February 1, 2006
Is Our Children Learning?
By John
Stossel
With public
schools spending more than $100,000 per student on K-12 education,
you'd think they could teach students how to read and write.
South Carolina
is one of many states to have trouble with this. It spends $9,000
per student per year, and its state school superintendent told
me South Carolina has been "ranked as having some of the
highest standards of learning in the entire country." So
let's ask the infamous question, "Is our children learning?"
Dorian Cain
told me he wants to learn to read. He's 18 years old and in 12th
grade, but when I asked him to read from a first-grade level book,
he struggled with it.
"Did
they try to teach you to read?" I asked him.
"From
time to time."
His mom,
Gena Cain, has been trying to get him help for years. If Dorian
were in private school, or if South Carolina allowed parents to
choose schools the way we choose other products and services in
life, Dorian and Gena would be "customers" and able
to go elsewhere -- if any school were dumb enough to serve a customer
as poorly as Dorian has been served. But since Gena is merely
a taxpayer, forced to pay for the public schools whether they
do her any good or not, she can't even demand a better education
for her son. "You have to beg," she said. "Whatever
you ask for, you're begging. Because they have the power."

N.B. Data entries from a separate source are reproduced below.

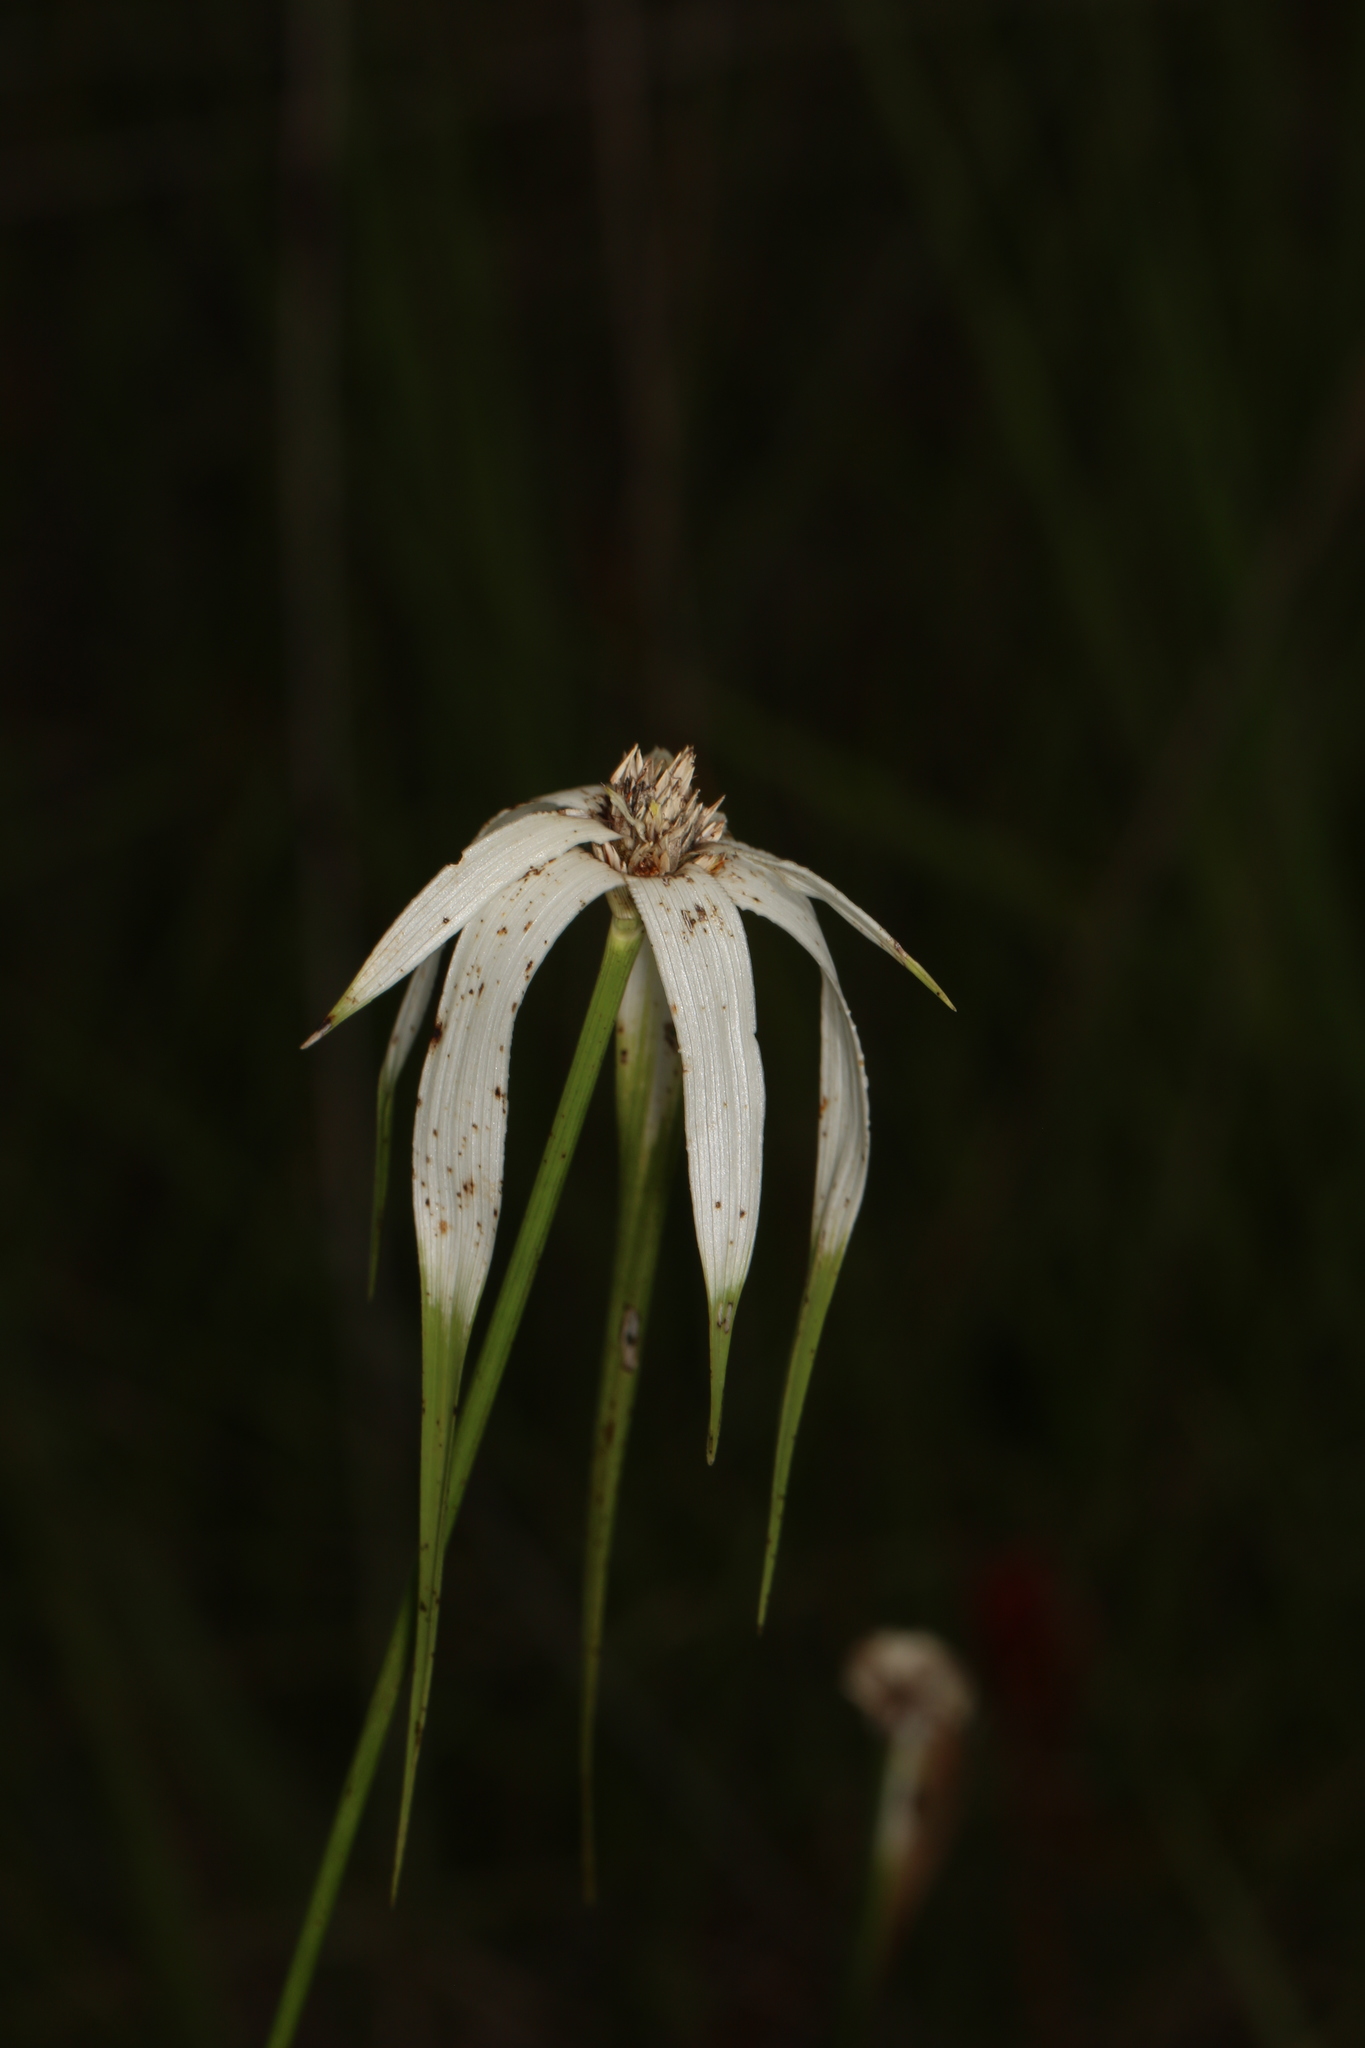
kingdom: Plantae
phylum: Tracheophyta
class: Liliopsida
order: Poales
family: Cyperaceae
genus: Rhynchospora
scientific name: Rhynchospora colorata
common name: Star sedge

They do. What are you going to do -- go elsewhere? Gena can't
afford that.
Gena's begging
eventually got results -- just not results that helped her son.
What the school bureaucrats did was hold meetings to talk about
Dorian. (Bureaucrats are good at holding meetings.) At the meeting
we watched, lots of important people attended: a director of programs
for exceptional children, a resource teacher, a district special
education coordinator, a counselor and even a gym teacher. The
meeting went on for 45 minutes.
"I'm
seeing great progress in him," said the principal. "So
I don't have any concerns."
Well, Gena
still had a concern: Her son could barely read.
Was Dorian
just incapable of learning? No. ABC News did see great progress
in him -- when we sent him to a private, for-profit tutoring center.
In just 72 hours of tutoring, Sylvan Learning Center brought Dorian's
reading up more than two grade levels.
In 72 hours,
a private company did what South Carolina's government schools
could not do in over 12 years.
President
Bush's answer to school systems that pass students like Dorian
on to the next grade year after year was "No Child Left Behind."
It demands that states test students, and it establishes consequences
for schools whose students consistently do poorly. Teachers in
at least one South Carolina school responded to the pressures
of the law by giving some students the answers to the test in
advance, said Dale Hammond, grandmother of one such boy. "They
were teaching him to cheat!" she told me.
She promptly
pulled her grandson out of that government school and enrolled
him in private school, but most parents can't afford that. Once
you've been taxed to support the public schools and other wastes
of public money, you don't have a lot left to spring for private
school tuition.
But there
is good news, said the state school's superintendent: South Carolina
is seeing great progress in some areas. "We are ranked No.
1 in the country," she bragged, "on improvement on SAT."
That's great.
But when you're ranked at the bottom, improvement doesn't mean
much, and South Carolina, even after its "No. 1 improvement"
is still last among states. SATs don't make for perfect comparisons
because states have different participation rates, but South Carolina's
participation rate is about average, and yet its students perform
well below the average.
That's not
good. Yet the superintendent said, "We are making tremendous
progress in South Carolina, and we're very proud."
In government
monopolies, that's how bureaucrats think.